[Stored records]
* * * * * * * * *

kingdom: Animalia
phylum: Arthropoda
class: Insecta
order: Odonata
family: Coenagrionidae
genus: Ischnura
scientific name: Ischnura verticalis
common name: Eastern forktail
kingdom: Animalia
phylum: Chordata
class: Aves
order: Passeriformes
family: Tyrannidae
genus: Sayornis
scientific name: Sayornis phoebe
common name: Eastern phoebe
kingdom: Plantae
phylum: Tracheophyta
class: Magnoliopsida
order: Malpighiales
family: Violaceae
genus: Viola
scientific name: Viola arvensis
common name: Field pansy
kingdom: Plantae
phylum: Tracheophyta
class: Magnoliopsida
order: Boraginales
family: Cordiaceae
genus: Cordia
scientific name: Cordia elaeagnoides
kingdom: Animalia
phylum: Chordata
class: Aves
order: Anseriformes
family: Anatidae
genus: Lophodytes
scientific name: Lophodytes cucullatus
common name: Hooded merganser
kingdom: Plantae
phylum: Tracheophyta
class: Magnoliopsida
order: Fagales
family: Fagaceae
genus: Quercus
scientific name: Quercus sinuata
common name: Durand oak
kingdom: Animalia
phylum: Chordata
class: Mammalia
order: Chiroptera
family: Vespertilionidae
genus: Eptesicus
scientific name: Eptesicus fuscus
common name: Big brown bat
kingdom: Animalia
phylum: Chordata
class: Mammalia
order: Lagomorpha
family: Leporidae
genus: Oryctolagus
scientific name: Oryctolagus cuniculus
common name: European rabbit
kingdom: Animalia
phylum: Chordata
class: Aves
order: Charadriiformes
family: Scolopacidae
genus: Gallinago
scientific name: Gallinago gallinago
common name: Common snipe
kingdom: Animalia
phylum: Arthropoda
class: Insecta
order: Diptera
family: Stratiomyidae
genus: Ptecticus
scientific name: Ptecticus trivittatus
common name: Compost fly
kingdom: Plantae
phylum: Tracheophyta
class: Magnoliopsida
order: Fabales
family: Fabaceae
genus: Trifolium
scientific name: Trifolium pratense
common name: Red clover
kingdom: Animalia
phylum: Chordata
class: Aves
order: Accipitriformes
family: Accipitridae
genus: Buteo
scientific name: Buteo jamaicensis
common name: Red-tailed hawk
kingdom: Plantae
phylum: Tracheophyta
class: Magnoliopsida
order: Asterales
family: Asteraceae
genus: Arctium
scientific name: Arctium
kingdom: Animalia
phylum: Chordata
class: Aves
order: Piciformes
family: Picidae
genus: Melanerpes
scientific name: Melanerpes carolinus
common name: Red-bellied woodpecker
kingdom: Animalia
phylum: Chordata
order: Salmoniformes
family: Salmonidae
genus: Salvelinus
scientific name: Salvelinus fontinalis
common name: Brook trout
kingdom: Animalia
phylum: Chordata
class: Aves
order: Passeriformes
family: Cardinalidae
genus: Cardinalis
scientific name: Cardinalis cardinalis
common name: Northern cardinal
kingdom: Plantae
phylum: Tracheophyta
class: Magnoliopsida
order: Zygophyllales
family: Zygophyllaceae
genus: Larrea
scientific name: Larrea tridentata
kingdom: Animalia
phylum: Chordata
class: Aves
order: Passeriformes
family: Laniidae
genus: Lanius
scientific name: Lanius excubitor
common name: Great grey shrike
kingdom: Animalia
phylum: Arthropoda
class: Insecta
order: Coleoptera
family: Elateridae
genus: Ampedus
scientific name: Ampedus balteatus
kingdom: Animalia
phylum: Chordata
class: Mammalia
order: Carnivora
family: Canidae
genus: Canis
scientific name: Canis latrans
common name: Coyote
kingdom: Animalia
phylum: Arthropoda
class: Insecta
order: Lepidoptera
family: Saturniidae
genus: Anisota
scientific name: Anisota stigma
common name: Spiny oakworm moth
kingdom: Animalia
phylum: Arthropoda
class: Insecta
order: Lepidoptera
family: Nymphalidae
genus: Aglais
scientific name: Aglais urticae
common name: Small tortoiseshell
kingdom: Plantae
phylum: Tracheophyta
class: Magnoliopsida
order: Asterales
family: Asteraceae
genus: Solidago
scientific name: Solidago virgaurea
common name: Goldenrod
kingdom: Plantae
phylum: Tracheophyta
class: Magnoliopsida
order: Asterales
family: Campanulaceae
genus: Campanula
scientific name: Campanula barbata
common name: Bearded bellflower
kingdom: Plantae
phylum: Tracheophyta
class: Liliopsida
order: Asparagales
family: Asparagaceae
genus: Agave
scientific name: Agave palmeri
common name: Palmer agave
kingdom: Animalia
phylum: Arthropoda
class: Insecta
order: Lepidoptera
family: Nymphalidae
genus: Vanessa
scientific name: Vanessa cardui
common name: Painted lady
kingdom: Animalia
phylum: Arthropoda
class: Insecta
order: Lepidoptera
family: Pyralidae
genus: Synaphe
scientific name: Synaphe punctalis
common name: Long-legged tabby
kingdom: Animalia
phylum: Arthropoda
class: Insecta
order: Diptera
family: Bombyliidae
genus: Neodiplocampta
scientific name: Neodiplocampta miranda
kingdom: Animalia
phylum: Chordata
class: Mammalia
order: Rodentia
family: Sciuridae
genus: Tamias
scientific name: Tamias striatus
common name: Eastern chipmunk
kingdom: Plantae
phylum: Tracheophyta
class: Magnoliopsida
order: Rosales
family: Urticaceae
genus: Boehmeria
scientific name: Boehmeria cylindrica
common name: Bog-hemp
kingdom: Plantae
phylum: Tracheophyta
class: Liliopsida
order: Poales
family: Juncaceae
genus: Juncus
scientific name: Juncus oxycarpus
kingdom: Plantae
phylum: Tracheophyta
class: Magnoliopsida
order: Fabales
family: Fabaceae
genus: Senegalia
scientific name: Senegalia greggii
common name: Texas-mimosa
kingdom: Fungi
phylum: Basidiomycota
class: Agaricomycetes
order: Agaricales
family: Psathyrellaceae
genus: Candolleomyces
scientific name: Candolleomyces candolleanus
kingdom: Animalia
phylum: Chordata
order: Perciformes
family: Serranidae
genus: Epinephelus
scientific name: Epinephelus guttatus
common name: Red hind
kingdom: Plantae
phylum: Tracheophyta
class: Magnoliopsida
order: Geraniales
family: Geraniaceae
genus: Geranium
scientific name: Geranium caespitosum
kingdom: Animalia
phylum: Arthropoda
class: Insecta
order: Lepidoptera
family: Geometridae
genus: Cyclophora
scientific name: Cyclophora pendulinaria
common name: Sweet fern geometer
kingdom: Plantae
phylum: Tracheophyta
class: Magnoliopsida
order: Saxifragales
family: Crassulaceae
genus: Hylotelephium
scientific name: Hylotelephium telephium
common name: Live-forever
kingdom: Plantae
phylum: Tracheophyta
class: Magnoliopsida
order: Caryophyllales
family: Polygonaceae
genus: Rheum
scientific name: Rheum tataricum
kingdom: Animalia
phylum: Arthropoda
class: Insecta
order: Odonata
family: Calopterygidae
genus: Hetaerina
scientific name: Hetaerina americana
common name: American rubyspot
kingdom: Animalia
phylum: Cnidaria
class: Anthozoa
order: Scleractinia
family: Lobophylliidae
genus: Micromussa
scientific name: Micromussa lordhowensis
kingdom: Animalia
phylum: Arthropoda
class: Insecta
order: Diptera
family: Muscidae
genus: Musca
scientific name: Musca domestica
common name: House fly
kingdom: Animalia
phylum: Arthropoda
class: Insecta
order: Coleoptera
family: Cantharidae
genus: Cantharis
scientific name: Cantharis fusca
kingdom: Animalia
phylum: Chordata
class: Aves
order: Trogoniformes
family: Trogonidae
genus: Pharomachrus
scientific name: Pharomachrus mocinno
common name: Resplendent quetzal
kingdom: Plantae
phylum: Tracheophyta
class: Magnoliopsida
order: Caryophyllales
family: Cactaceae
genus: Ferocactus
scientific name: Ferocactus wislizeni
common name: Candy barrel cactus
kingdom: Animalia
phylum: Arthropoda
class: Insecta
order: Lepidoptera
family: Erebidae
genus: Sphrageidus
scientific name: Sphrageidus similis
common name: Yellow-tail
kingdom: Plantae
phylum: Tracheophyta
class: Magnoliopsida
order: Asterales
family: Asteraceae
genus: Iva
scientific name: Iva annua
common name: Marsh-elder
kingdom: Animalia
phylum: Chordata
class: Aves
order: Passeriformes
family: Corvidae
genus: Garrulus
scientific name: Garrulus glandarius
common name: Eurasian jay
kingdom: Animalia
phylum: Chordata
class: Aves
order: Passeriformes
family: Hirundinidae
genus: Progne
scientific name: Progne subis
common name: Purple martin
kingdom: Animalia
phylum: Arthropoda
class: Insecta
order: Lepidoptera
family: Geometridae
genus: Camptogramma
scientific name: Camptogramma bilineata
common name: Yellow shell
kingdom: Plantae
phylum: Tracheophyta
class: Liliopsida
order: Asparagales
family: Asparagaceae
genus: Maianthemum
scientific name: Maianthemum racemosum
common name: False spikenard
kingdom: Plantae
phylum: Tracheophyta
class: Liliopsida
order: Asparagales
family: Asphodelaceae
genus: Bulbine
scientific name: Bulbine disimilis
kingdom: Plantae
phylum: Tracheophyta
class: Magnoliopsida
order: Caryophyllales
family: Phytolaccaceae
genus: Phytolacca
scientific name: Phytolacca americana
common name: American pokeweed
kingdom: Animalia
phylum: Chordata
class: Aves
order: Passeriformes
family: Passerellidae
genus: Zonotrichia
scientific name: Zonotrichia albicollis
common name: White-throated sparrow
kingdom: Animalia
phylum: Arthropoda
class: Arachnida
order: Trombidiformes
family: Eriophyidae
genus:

* * * * * * * * *

§ Exercise description:
Copy everything from the first line down to the line containing "scientific name: Sayornis phoebe", replacing "scientific name" with "binomial name" wherever it occurs.

§ The solution:
kingdom: Animalia
phylum: Arthropoda
class: Insecta
order: Odonata
family: Coenagrionidae
genus: Ischnura
binomial name: Ischnura verticalis
common name: Eastern forktail
kingdom: Animalia
phylum: Chordata
class: Aves
order: Passeriformes
family: Tyrannidae
genus: Sayornis
binomial name: Sayornis phoebe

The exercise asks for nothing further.